Heat Styling Natural Hair
Heat styling offers endless styling possibilities, but it also poses risks to your hair’s health.
- Always apply a heat protectant spray before using any heat-styling tools. The heat protectant creates a barrier against potential damage.
- Infrequent heat styling is vital to preventing damage. Allow your hair ample time to recover between styling sessions.
- Opt for low to medium heat settings on your styling tools. Excessive heat can lead to irreparable damage.
- Regular deep conditioning treatments rejuvenate your hair, helping it bounce back from the effects of heat styling.
Natural Hair Styles
- Wash and Go
- A wash and go is a simple and popular styling option for natural curls. After washing and conditioning your hair, apply a curl-defining product, such as a curl cream or gel, and let your curls air dry. This style enhances the natural curl pattern, resulting in a low-maintenance and effortless look.
- Twist-Outs and Braid-Outs
- Twist-outs and braid-outs are two classic styles that create defined curls and waves.
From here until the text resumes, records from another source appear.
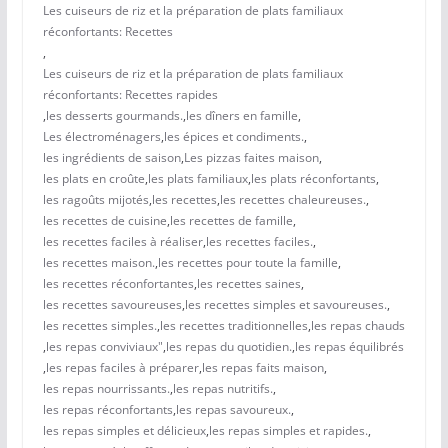
Les cuiseurs de riz et la préparation de plats familiaux
réconfortants: Recettes
,
Les cuiseurs de riz et la préparation de plats familiaux
réconfortants: Recettes rapides
,
les desserts gourmands.
,
les dîners en famille
,
Les électroménagers
,
les épices et condiments.
,
les ingrédients de saison
,
Les pizzas faites maison
,
les plats en croûte
,
les plats familiaux
,
les plats réconfortants
,
les ragoûts mijotés
,
les recettes
,
les recettes chaleureuses.
,
les recettes de cuisine
,
les recettes de famille
,
les recettes faciles à réaliser
,
les recettes faciles.
,
les recettes maison.
,
les recettes pour toute la famille
,
les recettes réconfortantes
,
les recettes saines
,
les recettes savoureuses
,
les recettes simples et savoureuses.
,
les recettes simples.
,
les recettes traditionnelles
,
les repas chauds
,
les repas conviviaux"
,
les repas du quotidien.
,
les repas équilibrés
,
les repas faciles à préparer
,
les repas faits maison
,
les repas nourrissants.
,
les repas nutritifs.
,
les repas réconfortants
,
les repas savoureux.
,
les repas simples et délicieux
,
les repas simples et rapides.
,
After washing and moisturizing, twist or braid sections of your hair and allow them to dry. When you unravel the twists or braids, you’ll have beautifully defined curls or waves.
- Flexi Rods or Curl formers
- For those looking to achieve more uniform curls, flexi rods or curl formers can be used. Wrap sections of damp hair around the rods or curl formers and allow them to dry. Once you remove the rods, you’ll have well-defined curls.
- Half-Up Half-Down
- This style combines the elegance of wearing your hair down with the practicality of a half-up hairstyle. Gather the top half of your hair into a ponytail or bun while leaving the rest down.
The Natural Hair Movement
The Natural Hair Movement emerged as a transformative force in the beauty industry. Encouraged by social media platforms and online communities, women and men have embraced, and caring for their natural curls, coils, and waves, challenging conventional beauty norms. The movement empowers individuals to reject harmful chemicals and embrace their authentic selves. It has fostered a sense of community, providing a platform for sharing experiences, stories, and styling tips. The Natural Hair Movement is not solely about caring for natural hair; it symbolizes empowerment, self-acceptance, and the celebration of cultural pride. It has had a far-reaching impact, promoting diversity, inclusion, and representation in beauty standards.
The CROWN Act
The CROWN Act stands for “Create a Respectful and Open World for Natural Hair” and is a robust legislation combating hair discrimination faced by people of color, especially black people. It protects against biased treatment in public schools, workplaces, and public spaces due to hair texture or natural hairstyles like afros, braids, twists, bantu knots, and locs. The Act promotes inclusivity and cultural pride, breaking down stereotypes and fostering a respectful environment.
It was signed into law on July 3, 2019, and since then, it has been enacted in 20 states.